- Provided material -

--- --- ---

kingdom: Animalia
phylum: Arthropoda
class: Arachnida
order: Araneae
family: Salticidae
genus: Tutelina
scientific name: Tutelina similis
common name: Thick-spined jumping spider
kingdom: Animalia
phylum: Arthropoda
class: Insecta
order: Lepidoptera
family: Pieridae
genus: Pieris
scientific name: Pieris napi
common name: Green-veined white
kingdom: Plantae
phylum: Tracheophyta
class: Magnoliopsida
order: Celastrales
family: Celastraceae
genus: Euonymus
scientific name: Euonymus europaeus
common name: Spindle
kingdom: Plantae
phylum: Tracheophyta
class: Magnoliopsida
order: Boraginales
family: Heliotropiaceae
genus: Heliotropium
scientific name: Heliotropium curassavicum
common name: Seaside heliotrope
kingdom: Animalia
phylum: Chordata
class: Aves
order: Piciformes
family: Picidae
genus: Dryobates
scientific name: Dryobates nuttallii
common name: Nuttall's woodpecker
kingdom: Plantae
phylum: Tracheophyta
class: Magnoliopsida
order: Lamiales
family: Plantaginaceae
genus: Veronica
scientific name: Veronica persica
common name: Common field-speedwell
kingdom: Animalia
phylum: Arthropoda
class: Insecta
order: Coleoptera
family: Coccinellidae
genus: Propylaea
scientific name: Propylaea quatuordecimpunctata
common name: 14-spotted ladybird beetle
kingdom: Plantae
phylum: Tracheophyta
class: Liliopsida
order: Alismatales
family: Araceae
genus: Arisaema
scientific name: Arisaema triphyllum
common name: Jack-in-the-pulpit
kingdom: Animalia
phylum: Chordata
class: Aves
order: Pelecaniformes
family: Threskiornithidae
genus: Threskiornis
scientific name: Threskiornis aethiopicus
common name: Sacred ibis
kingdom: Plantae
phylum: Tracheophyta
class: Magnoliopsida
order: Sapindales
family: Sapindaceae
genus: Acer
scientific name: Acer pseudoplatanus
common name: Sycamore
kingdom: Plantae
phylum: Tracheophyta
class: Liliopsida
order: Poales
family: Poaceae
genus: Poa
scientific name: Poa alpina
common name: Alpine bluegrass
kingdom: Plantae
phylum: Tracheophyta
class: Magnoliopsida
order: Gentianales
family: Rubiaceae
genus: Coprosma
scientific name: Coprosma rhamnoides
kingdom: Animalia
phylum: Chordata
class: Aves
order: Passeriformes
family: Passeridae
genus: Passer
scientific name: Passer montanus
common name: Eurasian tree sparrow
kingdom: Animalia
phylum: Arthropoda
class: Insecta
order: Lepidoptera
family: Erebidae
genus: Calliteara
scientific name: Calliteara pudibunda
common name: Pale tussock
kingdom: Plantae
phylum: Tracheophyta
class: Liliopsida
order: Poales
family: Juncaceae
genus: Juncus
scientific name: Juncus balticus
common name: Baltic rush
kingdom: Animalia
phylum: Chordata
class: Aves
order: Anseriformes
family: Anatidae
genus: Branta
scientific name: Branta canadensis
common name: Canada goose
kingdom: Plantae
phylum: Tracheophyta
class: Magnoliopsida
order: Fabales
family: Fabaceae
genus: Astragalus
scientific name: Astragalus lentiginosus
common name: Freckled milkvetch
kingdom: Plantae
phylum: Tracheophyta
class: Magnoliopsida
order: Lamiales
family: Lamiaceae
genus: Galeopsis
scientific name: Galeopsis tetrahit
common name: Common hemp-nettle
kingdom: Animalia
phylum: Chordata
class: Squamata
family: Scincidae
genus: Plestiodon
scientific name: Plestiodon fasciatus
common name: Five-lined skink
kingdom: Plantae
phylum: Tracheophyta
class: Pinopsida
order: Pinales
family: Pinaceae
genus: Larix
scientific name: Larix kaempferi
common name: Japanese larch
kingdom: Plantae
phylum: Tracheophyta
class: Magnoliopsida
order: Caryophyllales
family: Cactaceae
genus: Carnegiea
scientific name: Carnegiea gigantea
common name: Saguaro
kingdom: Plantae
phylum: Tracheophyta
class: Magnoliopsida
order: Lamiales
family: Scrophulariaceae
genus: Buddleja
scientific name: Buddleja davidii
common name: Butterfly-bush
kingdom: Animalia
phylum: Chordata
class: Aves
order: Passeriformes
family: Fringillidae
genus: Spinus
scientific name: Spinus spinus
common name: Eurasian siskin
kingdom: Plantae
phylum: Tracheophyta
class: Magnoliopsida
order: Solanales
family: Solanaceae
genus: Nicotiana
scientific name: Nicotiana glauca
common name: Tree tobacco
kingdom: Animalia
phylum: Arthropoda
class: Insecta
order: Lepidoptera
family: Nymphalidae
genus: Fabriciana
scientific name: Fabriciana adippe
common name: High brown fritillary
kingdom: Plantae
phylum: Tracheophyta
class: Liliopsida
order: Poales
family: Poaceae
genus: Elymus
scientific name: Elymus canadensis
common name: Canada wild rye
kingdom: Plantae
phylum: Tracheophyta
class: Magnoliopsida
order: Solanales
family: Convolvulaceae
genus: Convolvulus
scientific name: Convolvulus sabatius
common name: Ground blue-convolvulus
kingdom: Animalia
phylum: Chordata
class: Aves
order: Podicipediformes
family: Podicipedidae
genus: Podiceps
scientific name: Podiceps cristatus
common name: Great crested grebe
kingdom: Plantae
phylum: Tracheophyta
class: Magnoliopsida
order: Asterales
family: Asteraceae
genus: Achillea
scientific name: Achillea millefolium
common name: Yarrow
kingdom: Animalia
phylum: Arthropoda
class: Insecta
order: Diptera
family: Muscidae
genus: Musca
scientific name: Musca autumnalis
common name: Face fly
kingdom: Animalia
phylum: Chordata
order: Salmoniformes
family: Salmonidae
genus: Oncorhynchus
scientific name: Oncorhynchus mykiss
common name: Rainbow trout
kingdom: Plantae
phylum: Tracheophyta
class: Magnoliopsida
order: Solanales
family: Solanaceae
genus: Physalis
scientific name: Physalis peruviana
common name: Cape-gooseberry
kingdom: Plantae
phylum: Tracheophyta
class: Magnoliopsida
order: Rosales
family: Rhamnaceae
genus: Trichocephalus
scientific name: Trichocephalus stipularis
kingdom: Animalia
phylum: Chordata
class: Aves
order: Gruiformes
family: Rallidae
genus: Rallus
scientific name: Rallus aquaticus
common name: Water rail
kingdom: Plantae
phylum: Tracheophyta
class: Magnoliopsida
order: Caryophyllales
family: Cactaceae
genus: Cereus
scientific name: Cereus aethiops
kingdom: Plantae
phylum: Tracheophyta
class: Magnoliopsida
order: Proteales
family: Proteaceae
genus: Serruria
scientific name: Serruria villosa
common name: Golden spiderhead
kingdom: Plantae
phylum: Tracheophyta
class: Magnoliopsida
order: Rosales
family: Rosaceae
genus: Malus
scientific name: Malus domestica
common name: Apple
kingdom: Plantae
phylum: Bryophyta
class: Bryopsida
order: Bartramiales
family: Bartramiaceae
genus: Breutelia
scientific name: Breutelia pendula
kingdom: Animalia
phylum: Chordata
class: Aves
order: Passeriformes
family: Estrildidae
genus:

--- --- ---

- The problem -
Render the records as a JSON list of strings, from the first line through the line containing "order: Pelecaniformes", both included, with one string per line and any blank lines omitted.

- Result -
[
  "kingdom: Animalia",
  "phylum: Arthropoda",
  "class: Arachnida",
  "order: Araneae",
  "family: Salticidae",
  "genus: Tutelina",
  "scientific name: Tutelina similis",
  "common name: Thick-spined jumping spider",
  "kingdom: Animalia",
  "phylum: Arthropoda",
  "class: Insecta",
  "order: Lepidoptera",
  "family: Pieridae",
  "genus: Pieris",
  "scientific name: Pieris napi",
  "common name: Green-veined white",
  "kingdom: Plantae",
  "phylum: Tracheophyta",
  "class: Magnoliopsida",
  "order: Celastrales",
  "family: Celastraceae",
  "genus: Euonymus",
  "scientific name: Euonymus europaeus",
  "common name: Spindle",
  "kingdom: Plantae",
  "phylum: Tracheophyta",
  "class: Magnoliopsida",
  "order: Boraginales",
  "family: Heliotropiaceae",
  "genus: Heliotropium",
  "scientific name: Heliotropium curassavicum",
  "common name: Seaside heliotrope",
  "kingdom: Animalia",
  "phylum: Chordata",
  "class: Aves",
  "order: Piciformes",
  "family: Picidae",
  "genus: Dryobates",
  "scientific name: Dryobates nuttallii",
  "common name: Nuttall's woodpecker",
  "kingdom: Plantae",
  "phylum: Tracheophyta",
  "class: Magnoliopsida",
  "order: Lamiales",
  "family: Plantaginaceae",
  "genus: Veronica",
  "scientific name: Veronica persica",
  "common name: Common field-speedwell",
  "kingdom: Animalia",
  "phylum: Arthropoda",
  "class: Insecta",
  "order: Coleoptera",
  "family: Coccinellidae",
  "genus: Propylaea",
  "scientific name: Propylaea quatuordecimpunctata",
  "common name: 14-spotted ladybird beetle",
  "kingdom: Plantae",
  "phylum: Tracheophyta",
  "class: Liliopsida",
  "order: Alismatales",
  "family: Araceae",
  "genus: Arisaema",
  "scientific name: Arisaema triphyllum",
  "common name: Jack-in-the-pulpit",
  "kingdom: Animalia",
  "phylum: Chordata",
  "class: Aves",
  "order: Pelecaniformes"
]